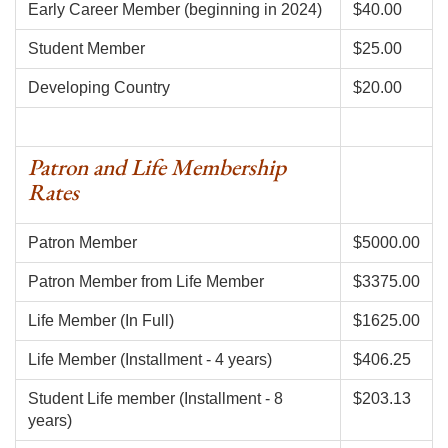
Early Career Member (beginning in 2024)
$40.00
Student Member
$25.00
Developing Country
$20.00
Patron and Life Membership
Rates
Patron Member
$5000.00
Patron Member from Life Member
$3375.00
Life Member (In Full)
$1625.00
Life Member (Installment - 4 years)
$406.25
Student Life member (Installment - 8
$203.13
years)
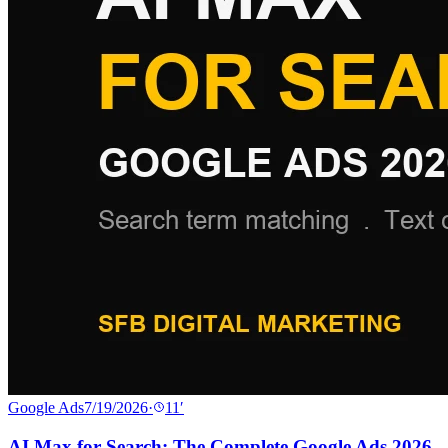
Google Ads
7/19/2026
·
11
′
AI Max for Search: The Complete Google Ads 2026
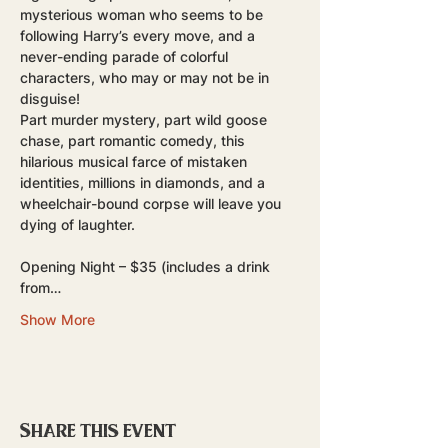
mysterious woman who seems to be 
following Harry’s every move, and a 
never-ending parade of colorful 
characters, who may or may not be in 
disguise! 
Part murder mystery, part wild goose 
chase, part romantic comedy, this 
hilarious musical farce of mistaken 
identities, millions in diamonds, and a 
wheelchair-bound corpse will leave you 
dying of laughter.
Opening Night – $35 (includes a drink 
from…
Show More
Share this event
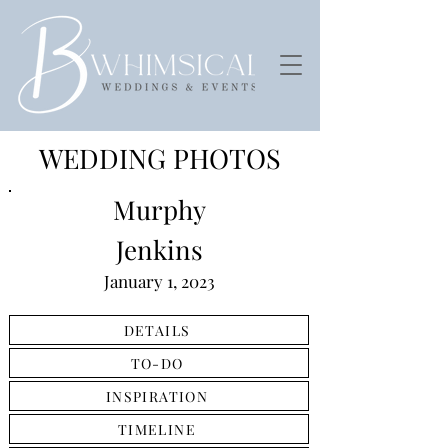
WEDDING PHOTOS
Murphy
Jenkins
January 1, 2023
DETAILS
TO-DO
INSPIRATION
TIMELINE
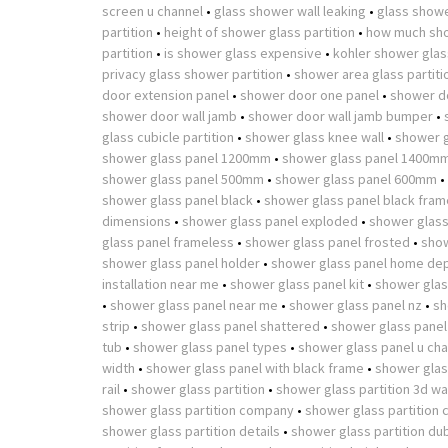
screen u channel
•
glass shower wall leaking
•
glass showe
partition
•
height of shower glass partition
•
how much sho
partition
•
is shower glass expensive
•
kohler shower glass
privacy glass shower partition
•
shower area glass partiti
door extension panel
•
shower door one panel
•
shower d
shower door wall jamb
•
shower door wall jamb bumper
•
glass cubicle partition
•
shower glass knee wall
•
shower g
shower glass panel 1200mm
•
shower glass panel 1400m
shower glass panel 500mm
•
shower glass panel 600mm
•
shower glass panel black
•
shower glass panel black fram
dimensions
•
shower glass panel exploded
•
shower glass
glass panel frameless
•
shower glass panel frosted
•
show
shower glass panel holder
•
shower glass panel home de
installation near me
•
shower glass panel kit
•
shower glas
•
shower glass panel near me
•
shower glass panel nz
•
sh
strip
•
shower glass panel shattered
•
shower glass panel
tub
•
shower glass panel types
•
shower glass panel u cha
width
•
shower glass panel with black frame
•
shower glass
rail
•
shower glass partition
•
shower glass partition 3d w
shower glass partition company
•
shower glass partition 
shower glass partition details
•
shower glass partition du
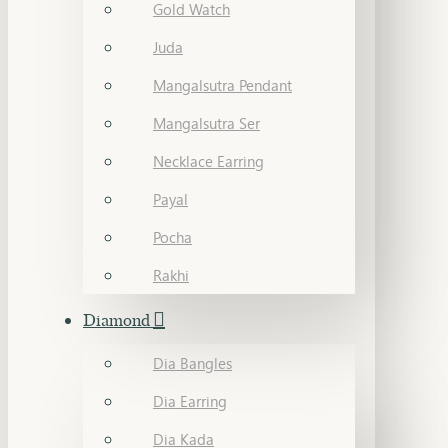
Gold Watch
Juda
Mangalsutra Pendant
Mangalsutra Ser
Necklace Earring
Payal
Pocha
Rakhi
Diamond
Dia Bangles
Dia Earring
Dia Kada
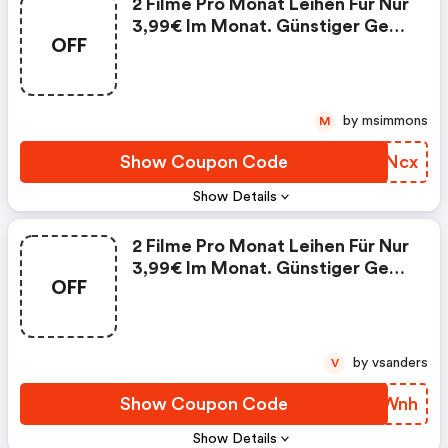
2 Filme Pro Monat Leihen Für Nur
3,99€ Im Monat. Günstiger Geht
OFF
Filmvergnügen Nicht!
by msimmons
M
Show Coupon Code
SCMNcx
Show Details
2 Filme Pro Monat Leihen Für Nur
3,99€ Im Monat. Günstiger Geht
OFF
Filmvergnügen Nicht!
by vsanders
V
Show Coupon Code
ERVWnh
Show Details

* **INSTRUCTIONS TO FOLLOW**: From the items above, pick out each line that contains the string "years", treating uppercase and lowercase letters as distinct.

* **REPLY**:
Life Member (Installment - 4 years)
years)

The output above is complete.